Posted by Mauro Miceli

Nato a Firenze il 14.03.1955, dopo gli studi superiori consegue la laurea presso la Facoltà di Farmacia con indirizzo in Chimica Farmaceutica; successivamente  entra alla Facoltà di Medicina come interno presso l’Istituto di Farmacologia e Tossicologia dell’Università di Firenze dove consegue la Specializzazione post-laurea in Farmacologia. Prosegue quindi gli studi per il conseguimento della  laurea in Scienze Biologiche e successivamente consegue la seconda Specializzazione  in Biochimica Clinica presso l’Università di Pisa con una tesi sperimentale  pubblicata su rivista internazionale.
E’ coautore di circa 30 pubblicazioni scientifiche indicizzate su PubMed con un valido impact factor, oltre a numerosi comunicazioni a vari congressi scientifici.  

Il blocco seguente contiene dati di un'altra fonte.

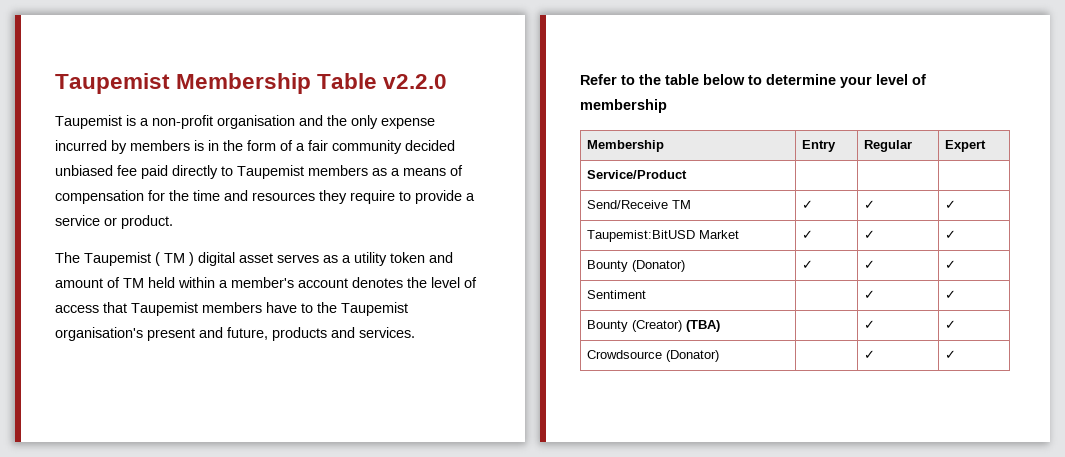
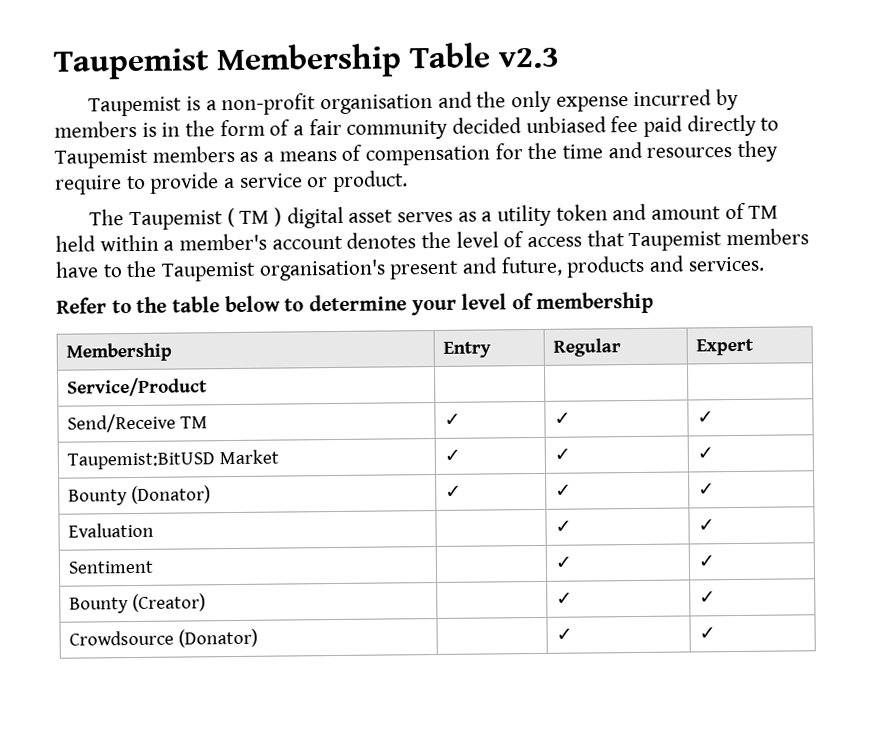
[383,74,448,89] v2.2.0 -> [498,47,559,69] v2.3
(956, 264) none -> [68,522,155,538] [555,520,573,533] [698,519,716,532] // Evaluation | | ✓ | ✓
[685,320,720,332] (TBA) -> (207, 603) none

Dagli anni 80’ insegna dapprima presso le Scuole Sanitarie della Regione Toscana e successivamente, dal 2003 a tutt’oggi, ricopre l’incarico di docenza presso il Corso di Laurea in Tecniche di Laboratorio Bio-Medico dell’Università di Firenze dove insegna al corso integrato di Scienze e Tecniche della Medicina di Laboratorio e Laboratorio I. 
Si occupa da molti anni di Fitoterapia, Alimentazione Funzionale e Nutraceutica e concepisce la docenza come una vera missione per la corretta diffusione della cultura scientifica.